### GIVEN RECORDS
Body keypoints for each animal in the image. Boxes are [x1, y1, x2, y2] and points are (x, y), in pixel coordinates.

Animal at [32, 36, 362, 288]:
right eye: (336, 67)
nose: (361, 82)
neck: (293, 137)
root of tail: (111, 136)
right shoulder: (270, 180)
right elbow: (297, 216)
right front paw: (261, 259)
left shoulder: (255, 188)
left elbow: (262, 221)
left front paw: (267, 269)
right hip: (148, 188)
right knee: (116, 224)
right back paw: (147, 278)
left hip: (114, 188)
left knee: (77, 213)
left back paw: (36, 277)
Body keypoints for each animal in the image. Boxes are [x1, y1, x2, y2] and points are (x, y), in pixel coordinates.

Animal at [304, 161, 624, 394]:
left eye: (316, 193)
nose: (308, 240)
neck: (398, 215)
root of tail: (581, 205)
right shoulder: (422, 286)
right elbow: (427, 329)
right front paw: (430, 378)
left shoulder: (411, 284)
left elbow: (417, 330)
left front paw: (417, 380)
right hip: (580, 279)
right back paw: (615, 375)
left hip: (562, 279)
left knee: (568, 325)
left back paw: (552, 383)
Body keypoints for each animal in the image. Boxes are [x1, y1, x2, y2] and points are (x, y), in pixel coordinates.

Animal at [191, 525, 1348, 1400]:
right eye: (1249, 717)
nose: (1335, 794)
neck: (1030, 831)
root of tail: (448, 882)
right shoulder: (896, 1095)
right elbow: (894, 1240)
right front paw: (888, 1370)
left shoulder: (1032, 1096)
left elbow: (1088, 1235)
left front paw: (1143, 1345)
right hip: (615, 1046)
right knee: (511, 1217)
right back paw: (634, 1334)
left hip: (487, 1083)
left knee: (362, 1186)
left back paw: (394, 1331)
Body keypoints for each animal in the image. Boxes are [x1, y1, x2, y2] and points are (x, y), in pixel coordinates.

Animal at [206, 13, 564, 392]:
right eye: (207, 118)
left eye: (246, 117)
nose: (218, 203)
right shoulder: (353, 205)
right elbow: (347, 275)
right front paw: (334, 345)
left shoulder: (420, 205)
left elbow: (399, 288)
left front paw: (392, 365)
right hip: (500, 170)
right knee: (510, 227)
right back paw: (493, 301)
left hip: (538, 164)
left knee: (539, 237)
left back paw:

### WHAT THE TASK REQUIRES
Each record must be restated word for word, including the last line.

### TASK RESPONSE
Body keypoints for each animal in the image. Boxes are [x1, y1, x2, y2] and points are (x, y), in pixel coordinates.

Animal at [32, 36, 362, 288]:
right eye: (336, 67)
nose: (361, 82)
neck: (293, 137)
root of tail: (111, 136)
right shoulder: (270, 180)
right elbow: (297, 216)
right front paw: (261, 259)
left shoulder: (255, 188)
left elbow: (262, 221)
left front paw: (267, 269)
right hip: (148, 188)
right knee: (116, 224)
right back paw: (147, 278)
left hip: (114, 188)
left knee: (77, 213)
left back paw: (36, 277)
Body keypoints for each animal in the image. Boxes are [x1, y1, x2, y2] and points are (x, y), in pixel coordinates.

Animal at [304, 161, 624, 394]:
left eye: (316, 193)
nose: (308, 240)
neck: (398, 215)
root of tail: (581, 205)
right shoulder: (422, 286)
right elbow: (427, 329)
right front paw: (430, 378)
left shoulder: (411, 284)
left elbow: (417, 330)
left front paw: (417, 380)
right hip: (580, 279)
right back paw: (615, 375)
left hip: (562, 279)
left knee: (568, 325)
left back paw: (552, 383)
Body keypoints for each animal in the image. Boxes are [x1, y1, x2, y2] and points are (x, y), in pixel coordinates.

Animal at [191, 525, 1348, 1400]:
right eye: (1249, 717)
nose: (1335, 794)
neck: (1030, 831)
root of tail: (448, 882)
right shoulder: (896, 1095)
right elbow: (894, 1240)
right front paw: (888, 1370)
left shoulder: (1032, 1096)
left elbow: (1088, 1235)
left front paw: (1143, 1345)
right hip: (615, 1046)
right knee: (511, 1217)
right back paw: (634, 1334)
left hip: (487, 1083)
left knee: (362, 1186)
left back paw: (394, 1331)
Body keypoints for each animal in the image. Boxes are [x1, y1, x2, y2] and points are (x, y), in pixel coordinates.

Animal at [206, 13, 564, 392]:
right eye: (207, 118)
left eye: (246, 117)
nose: (218, 203)
right shoulder: (353, 205)
right elbow: (347, 275)
right front paw: (334, 345)
left shoulder: (420, 205)
left elbow: (399, 288)
left front paw: (392, 365)
right hip: (500, 170)
right knee: (510, 227)
right back paw: (493, 301)
left hip: (538, 164)
left knee: (539, 237)
left back paw:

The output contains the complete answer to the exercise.